What is Group Life Insurance?
More commonly known as Death in Service, Group Life Insurance is one of the most common employee benefits, that’s specifically designed to financially support an employee’s loved ones, should that employee sadly pass away.
Types of Group Life Cover
- Tax-free lump sum – Either a fixed amount or a multiple of an employee’s salary (typically 3x) which is paid to the employee’s dependant(s) in the event of their death.
- Death in Service pension – This is either a fixed amount or percentage of the employee’s salary, which is paid monthly to the dependant until their death. Often this can be given in addition to the lump sum or on its own.
How a Group Life policy works
You can choose whether you want to offer this benefit to all your employees or just a specific area of the business, as well as the level of benefits provided. The policy is then either placed under a Trust that’s been set up by you or under the Insurer’s Master Trust.
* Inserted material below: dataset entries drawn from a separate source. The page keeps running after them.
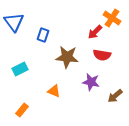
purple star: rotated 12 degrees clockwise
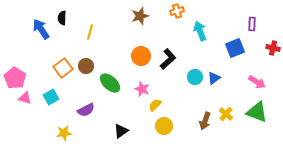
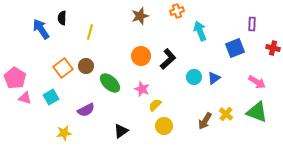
cyan circle: moved 1 px left
brown arrow: rotated 12 degrees clockwise
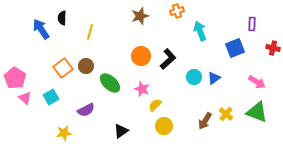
pink triangle: rotated 24 degrees clockwise
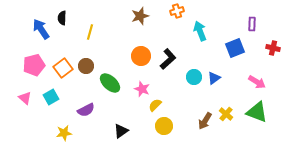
pink pentagon: moved 19 px right, 13 px up; rotated 25 degrees clockwise
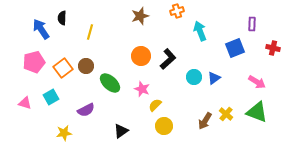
pink pentagon: moved 3 px up
pink triangle: moved 5 px down; rotated 24 degrees counterclockwise
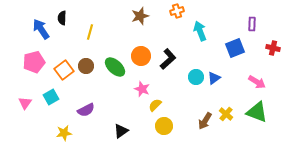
orange square: moved 1 px right, 2 px down
cyan circle: moved 2 px right
green ellipse: moved 5 px right, 16 px up
pink triangle: rotated 48 degrees clockwise
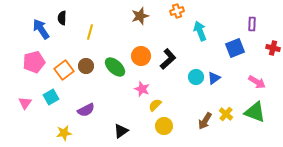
green triangle: moved 2 px left
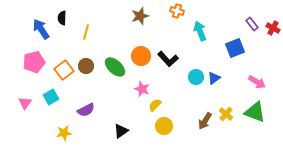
orange cross: rotated 32 degrees clockwise
purple rectangle: rotated 40 degrees counterclockwise
yellow line: moved 4 px left
red cross: moved 20 px up; rotated 16 degrees clockwise
black L-shape: rotated 90 degrees clockwise
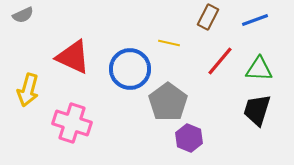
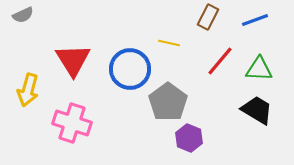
red triangle: moved 3 px down; rotated 33 degrees clockwise
black trapezoid: rotated 104 degrees clockwise
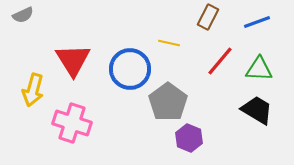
blue line: moved 2 px right, 2 px down
yellow arrow: moved 5 px right
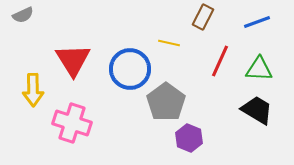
brown rectangle: moved 5 px left
red line: rotated 16 degrees counterclockwise
yellow arrow: rotated 16 degrees counterclockwise
gray pentagon: moved 2 px left
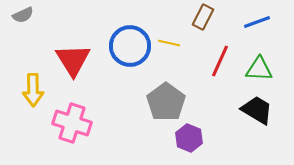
blue circle: moved 23 px up
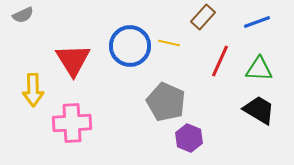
brown rectangle: rotated 15 degrees clockwise
gray pentagon: rotated 12 degrees counterclockwise
black trapezoid: moved 2 px right
pink cross: rotated 21 degrees counterclockwise
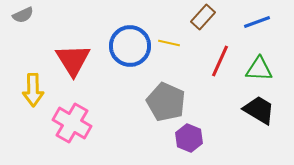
pink cross: rotated 33 degrees clockwise
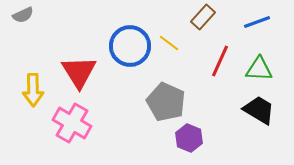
yellow line: rotated 25 degrees clockwise
red triangle: moved 6 px right, 12 px down
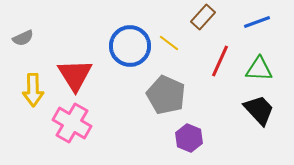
gray semicircle: moved 23 px down
red triangle: moved 4 px left, 3 px down
gray pentagon: moved 7 px up
black trapezoid: rotated 16 degrees clockwise
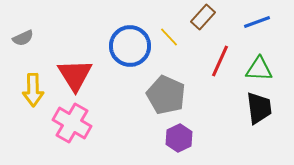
yellow line: moved 6 px up; rotated 10 degrees clockwise
black trapezoid: moved 2 px up; rotated 36 degrees clockwise
purple hexagon: moved 10 px left; rotated 12 degrees clockwise
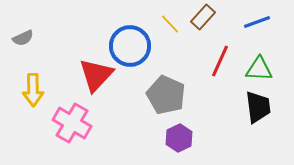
yellow line: moved 1 px right, 13 px up
red triangle: moved 21 px right; rotated 15 degrees clockwise
black trapezoid: moved 1 px left, 1 px up
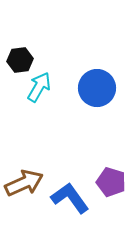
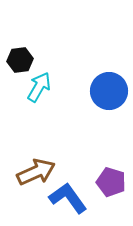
blue circle: moved 12 px right, 3 px down
brown arrow: moved 12 px right, 11 px up
blue L-shape: moved 2 px left
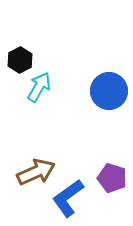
black hexagon: rotated 20 degrees counterclockwise
purple pentagon: moved 1 px right, 4 px up
blue L-shape: rotated 90 degrees counterclockwise
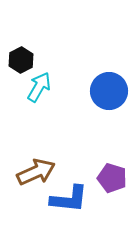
black hexagon: moved 1 px right
blue L-shape: moved 1 px right, 1 px down; rotated 138 degrees counterclockwise
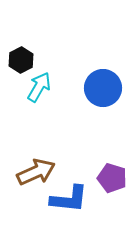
blue circle: moved 6 px left, 3 px up
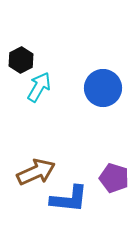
purple pentagon: moved 2 px right
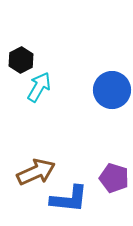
blue circle: moved 9 px right, 2 px down
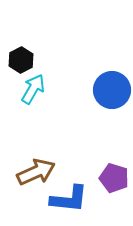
cyan arrow: moved 6 px left, 2 px down
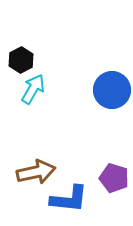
brown arrow: rotated 12 degrees clockwise
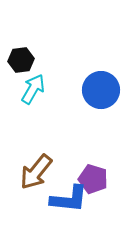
black hexagon: rotated 20 degrees clockwise
blue circle: moved 11 px left
brown arrow: rotated 141 degrees clockwise
purple pentagon: moved 21 px left, 1 px down
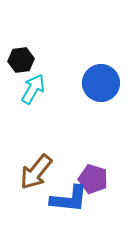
blue circle: moved 7 px up
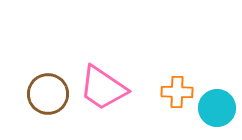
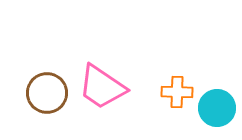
pink trapezoid: moved 1 px left, 1 px up
brown circle: moved 1 px left, 1 px up
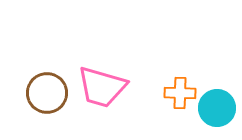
pink trapezoid: rotated 18 degrees counterclockwise
orange cross: moved 3 px right, 1 px down
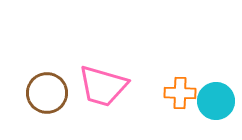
pink trapezoid: moved 1 px right, 1 px up
cyan circle: moved 1 px left, 7 px up
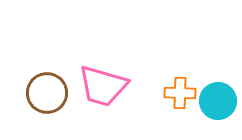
cyan circle: moved 2 px right
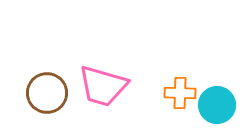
cyan circle: moved 1 px left, 4 px down
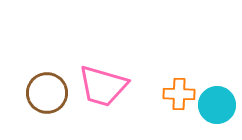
orange cross: moved 1 px left, 1 px down
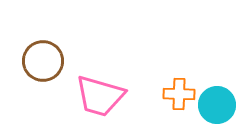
pink trapezoid: moved 3 px left, 10 px down
brown circle: moved 4 px left, 32 px up
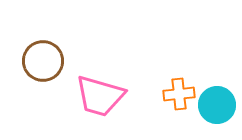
orange cross: rotated 8 degrees counterclockwise
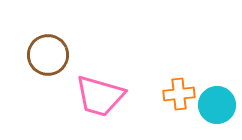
brown circle: moved 5 px right, 6 px up
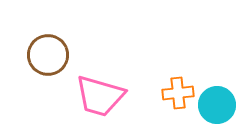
orange cross: moved 1 px left, 1 px up
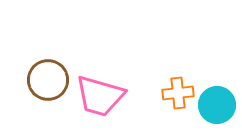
brown circle: moved 25 px down
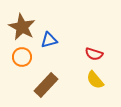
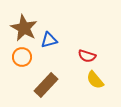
brown star: moved 2 px right, 1 px down
red semicircle: moved 7 px left, 2 px down
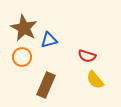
brown rectangle: rotated 20 degrees counterclockwise
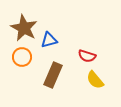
brown rectangle: moved 7 px right, 10 px up
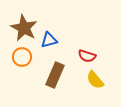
brown rectangle: moved 2 px right
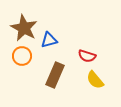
orange circle: moved 1 px up
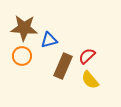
brown star: rotated 24 degrees counterclockwise
red semicircle: rotated 120 degrees clockwise
brown rectangle: moved 8 px right, 9 px up
yellow semicircle: moved 5 px left
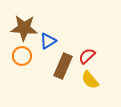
blue triangle: moved 1 px left, 1 px down; rotated 18 degrees counterclockwise
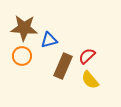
blue triangle: moved 1 px right, 1 px up; rotated 18 degrees clockwise
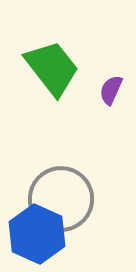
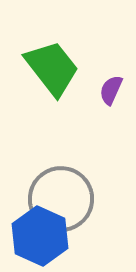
blue hexagon: moved 3 px right, 2 px down
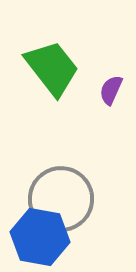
blue hexagon: moved 1 px down; rotated 14 degrees counterclockwise
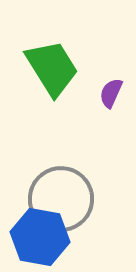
green trapezoid: rotated 6 degrees clockwise
purple semicircle: moved 3 px down
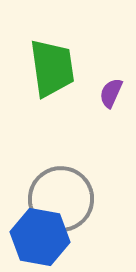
green trapezoid: rotated 24 degrees clockwise
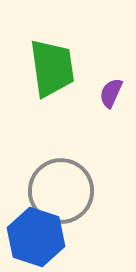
gray circle: moved 8 px up
blue hexagon: moved 4 px left; rotated 8 degrees clockwise
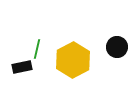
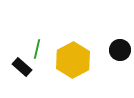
black circle: moved 3 px right, 3 px down
black rectangle: rotated 54 degrees clockwise
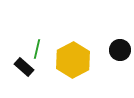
black rectangle: moved 2 px right
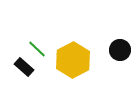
green line: rotated 60 degrees counterclockwise
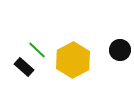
green line: moved 1 px down
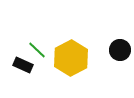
yellow hexagon: moved 2 px left, 2 px up
black rectangle: moved 1 px left, 2 px up; rotated 18 degrees counterclockwise
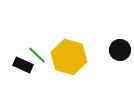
green line: moved 5 px down
yellow hexagon: moved 2 px left, 1 px up; rotated 16 degrees counterclockwise
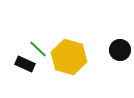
green line: moved 1 px right, 6 px up
black rectangle: moved 2 px right, 1 px up
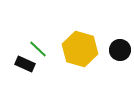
yellow hexagon: moved 11 px right, 8 px up
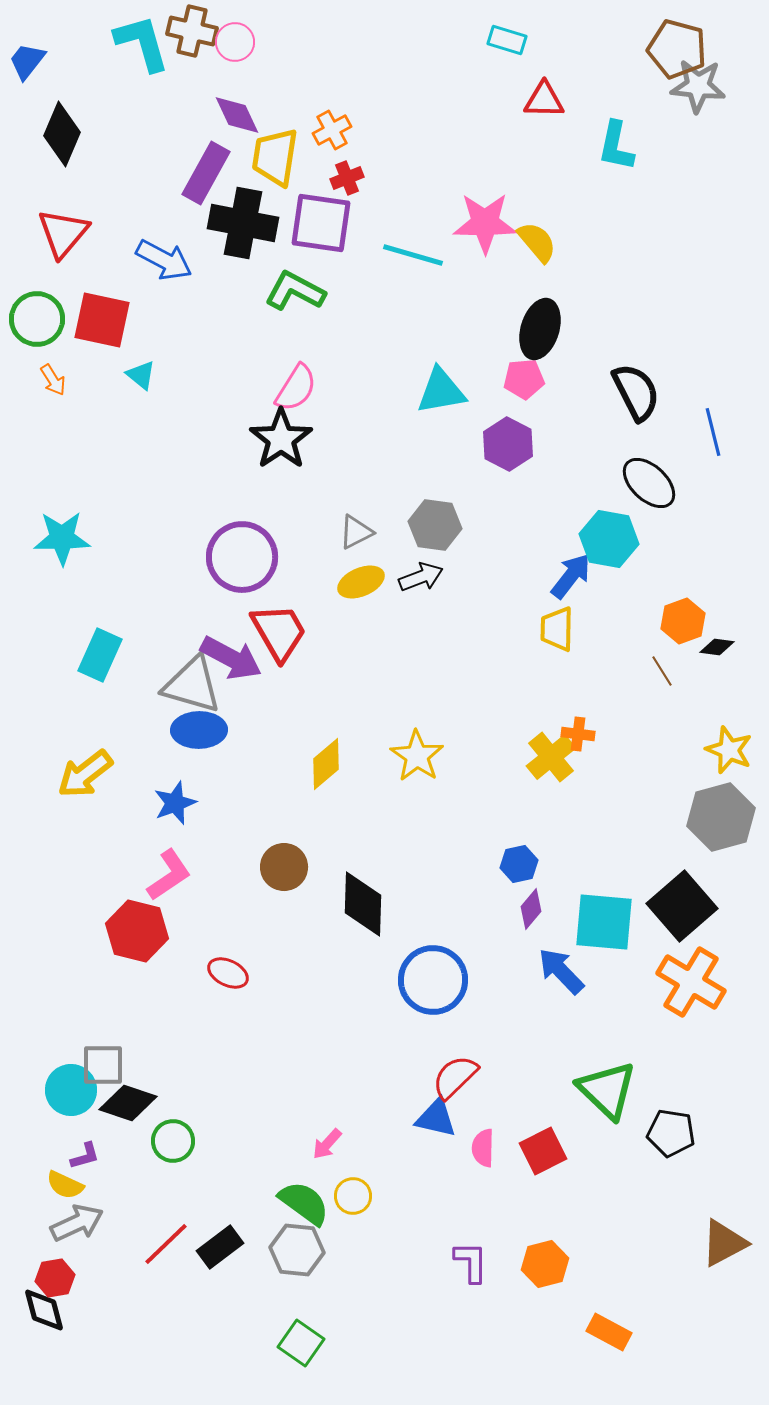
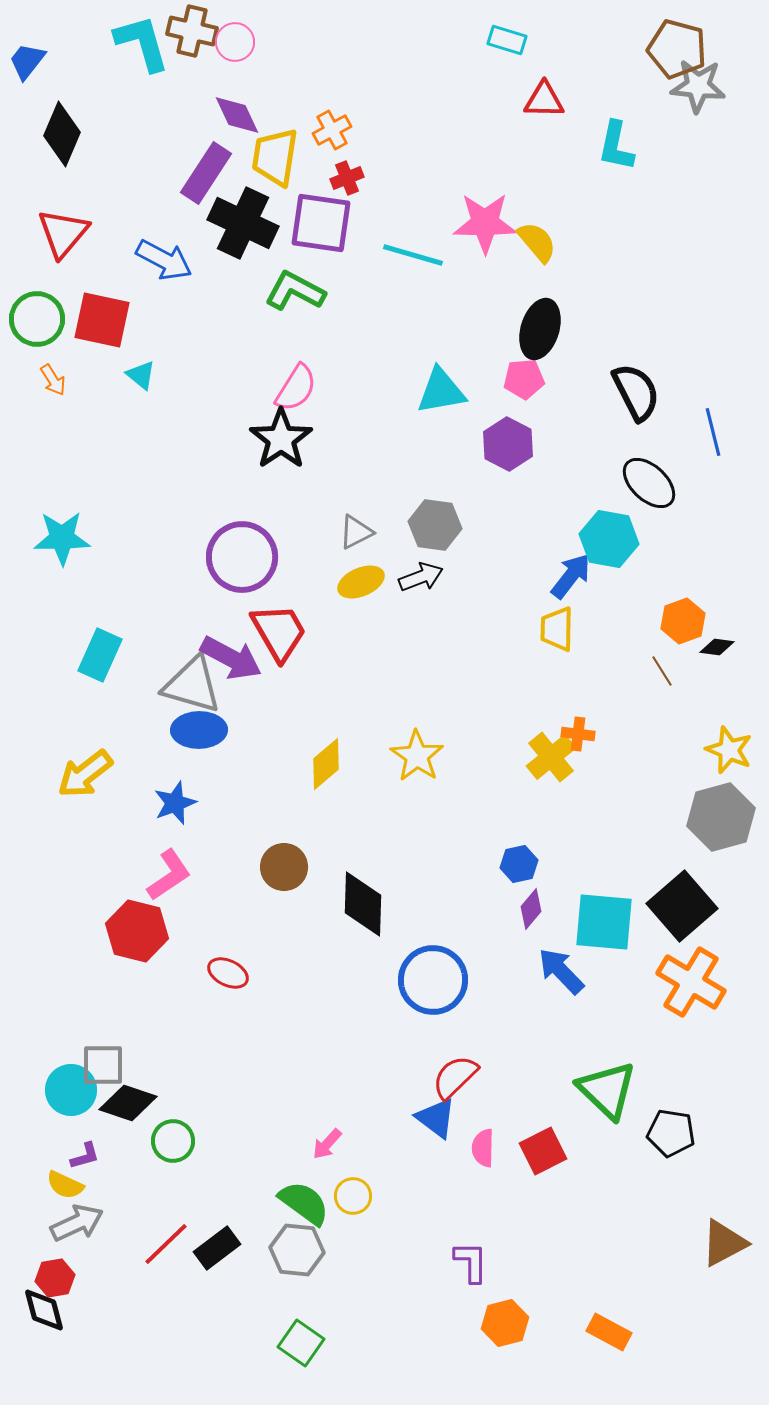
purple rectangle at (206, 173): rotated 4 degrees clockwise
black cross at (243, 223): rotated 14 degrees clockwise
blue triangle at (436, 1118): rotated 24 degrees clockwise
black rectangle at (220, 1247): moved 3 px left, 1 px down
orange hexagon at (545, 1264): moved 40 px left, 59 px down
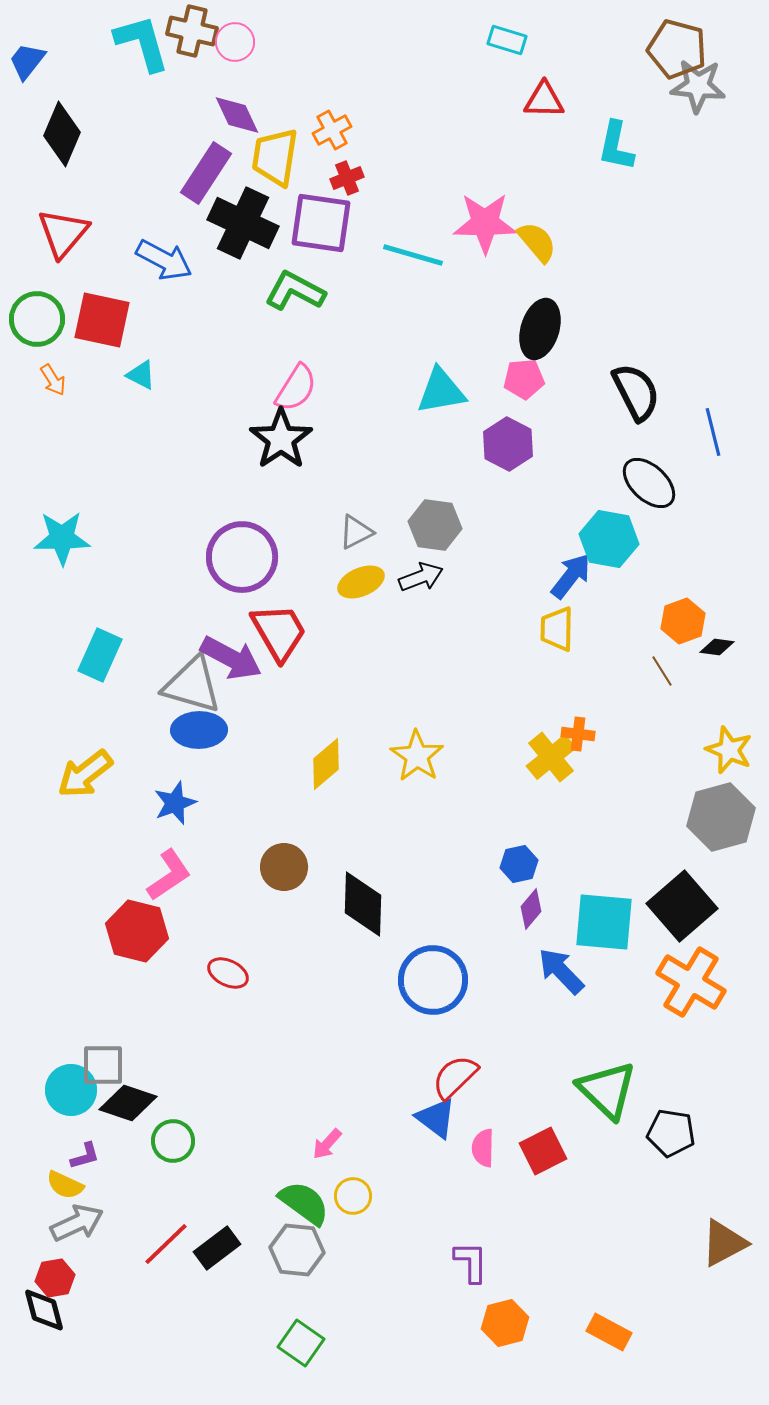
cyan triangle at (141, 375): rotated 12 degrees counterclockwise
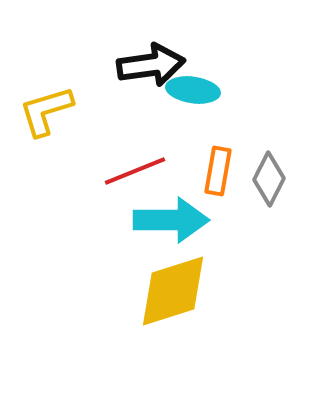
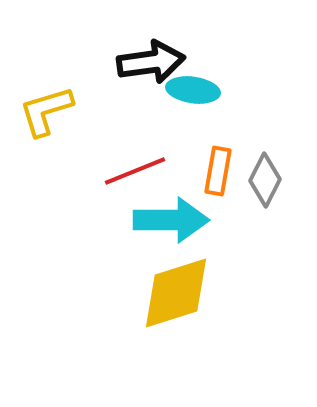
black arrow: moved 3 px up
gray diamond: moved 4 px left, 1 px down
yellow diamond: moved 3 px right, 2 px down
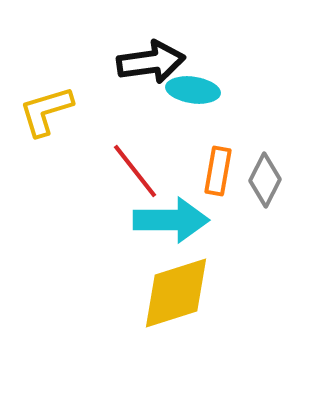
red line: rotated 74 degrees clockwise
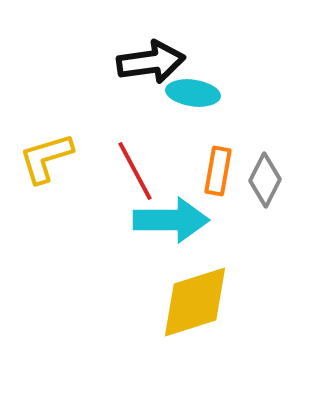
cyan ellipse: moved 3 px down
yellow L-shape: moved 47 px down
red line: rotated 10 degrees clockwise
yellow diamond: moved 19 px right, 9 px down
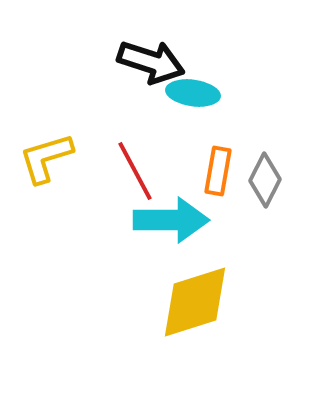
black arrow: rotated 26 degrees clockwise
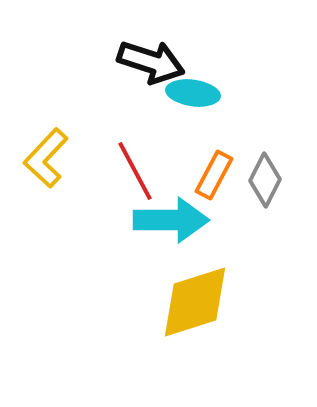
yellow L-shape: rotated 30 degrees counterclockwise
orange rectangle: moved 4 px left, 4 px down; rotated 18 degrees clockwise
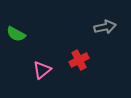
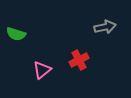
green semicircle: rotated 12 degrees counterclockwise
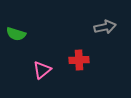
red cross: rotated 24 degrees clockwise
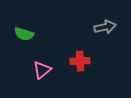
green semicircle: moved 8 px right
red cross: moved 1 px right, 1 px down
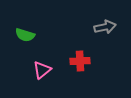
green semicircle: moved 1 px right, 1 px down
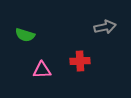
pink triangle: rotated 36 degrees clockwise
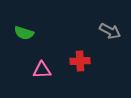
gray arrow: moved 5 px right, 4 px down; rotated 40 degrees clockwise
green semicircle: moved 1 px left, 2 px up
There’s a common misconception with Group Life Insurance in that it’s expensive and it’s a taxable benefit for both employers and their staff. However, the premium you pay is considered as a business expense and is not seen as being a ‘benefit in kind’, making it a really affordable employee benefit.
Benefits as an employer
- Attracting and retaining talent – Offering Group Life Insurance shows that you really care about your employees and their families, which will make it easier to recruit and keep staff.
- Bespoke to your business – Group Life policies are designed to be flexible so you can create one that best suits you and your employees.
Benefits as an employee
- Peace of mind – With Group Life Insurance it gives your staff the reassurance, that should the worst happen, their loved ones are looked after.
- More than just money – There are typically other benefits included as part of a Group Life policy - e.g. Employee Assistance Programs, Bereavement and Probate support.